The hostages get Jimmy Carter's best shot -- compassion for people in trouble. So, long as they are center screen, the Iran Crisis promotes the political fortunes of the president.

But fundamental national problems are in play. Obsession with the hostages causes those problems to deepen in ways that will eventually hurt the president. Witness the meeting of the Organization of Petroleum Exporting Countries in Caracas.

Soudi Arabia, the world's biggest oil exporter, announced before the meeting began that it was raising prices of its basic crude from $18 a barrel to the world average of roughly $24 a barrel. The kingdom also indicated it would hold production high.

The purpose of that move, which was taken in concert with Venezuela and two other states friendly to the United States, was to gain bargaining leverage against OPEC members less friendly to Washington. The Saudis and Venenuelans hope to hold oil prices down to about $28 per barrel for the coming year. Even if the maneuver succeeds -- which is doubtful in view of the fact that Libya has already announced a price increase above the Saudi level -- the price of crude will have more than doubled since last year.

The consequences of that increase are bad enough by themselves. The annual oil bill of this country and its chief allies goes up by hundreds of billions of dollars. Not only does inflation get another shot in the arm, but because the money is substracted from internal demand, the slowdown of growth into recession is further intensified.

More worrisome still are the conditions that pushed the Saudis to make their move. In the past the Saudis were the swing producer in OPEC, able to determine market prices by pushing production up or down. With Iran's production falling off, however, and the oil appetites of the United States and its allies insatiable, the price has gone so high that many other countries can afford to raise and lower oil production. The Saudis, as a result, have lost control over OPEC. To have any influence at all, they have to start by increasing prices.

Such influence as they do have, furthermore, is not readily asserted on behalf of the West. In the past, two considerations impelled the Sandis to hold down prices as a favor to Washington.

First there was protection against external threats that were supposely connected with internal subversion. Next there was American equipment of the kingdom.

But what happened to the shah in Iran shows that rapid development only presents a target for Islanic fundamentalism -- something even the Sandis have to worry about in view of the recent shout-out at the Grand Mosque in Mecca.
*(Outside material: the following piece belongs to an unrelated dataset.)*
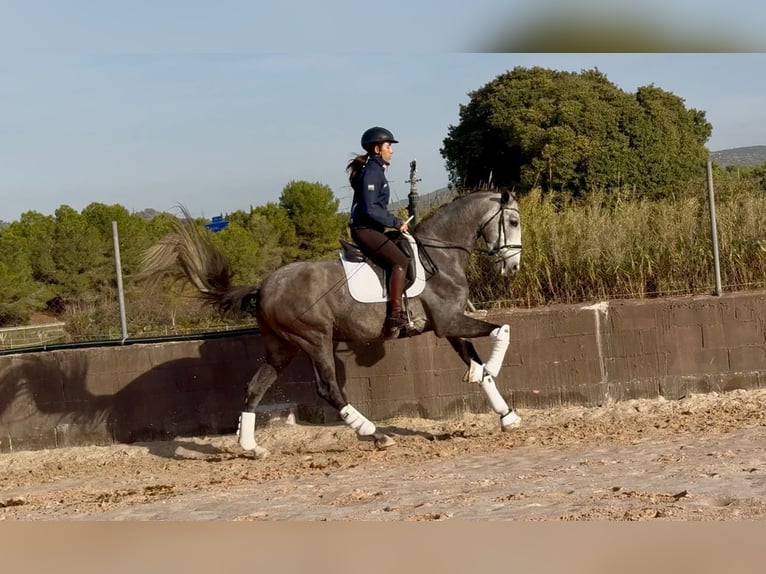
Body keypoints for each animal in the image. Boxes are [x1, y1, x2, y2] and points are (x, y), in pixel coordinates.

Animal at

As to American protection, this country did not do a thing to save the shah a year ago. Only the other day, the United States palmed that ailing and exiled monarch off on a banana republic -- not exactly good form for a superpower.

So the American connection, which used to be an asset, has now become a liability. The Sandis rightly feel they ought at least to get paid the going price for oil.

In these conditions, with its best efforts being scorned by its closet friends, the United States has a potent interest in making a strong riposte to OPEC. An appropriate package would center on measures to cut consumption of gasoline to this country -- either by a whopping tax at the pump or by import limitations and an auctioning off of the oil that is admitted. The program would also include a system whereby this country and its allies would share oil shortages equitably, so as to avoid the mad competitive scramble that drives up prices on the spot market.

But all signs indicate the Carter administration is going to flunk the OPEC test. The administration is confining its domestic efforts in the energy field to the windfall profits tax -- which does nothing to hold down consumption. It confined its international efforts to a meeting with the allies in Paris that could not even agree that consumption should be cut back.

Only a few month ago, moreover, the White House, the State Department and the Energy Department spurned a comprehensive package for dealing with OPEC that was served up by the famous oil consultant, Walter Levy. G. William Miller, the secretary of the Treasury who is gaining a reputaton as the administration's specialist in eyewash, even seemed to welcome the price increased announced by the Saudis.

Maybe all that will change. Maybe President Carter intends to reshape foreign and domestic policies in a big way. But his own nature and the nature of the administration go against it. Indications are that he will continue to duck fundamental problems and blame what goes wrong on such patsies as Kennedy, Kissinger, the shah, NBC News and the Japanese -- in which case the high ground he now stands on will crumble, reducing his support to what it was only a few weeks ago.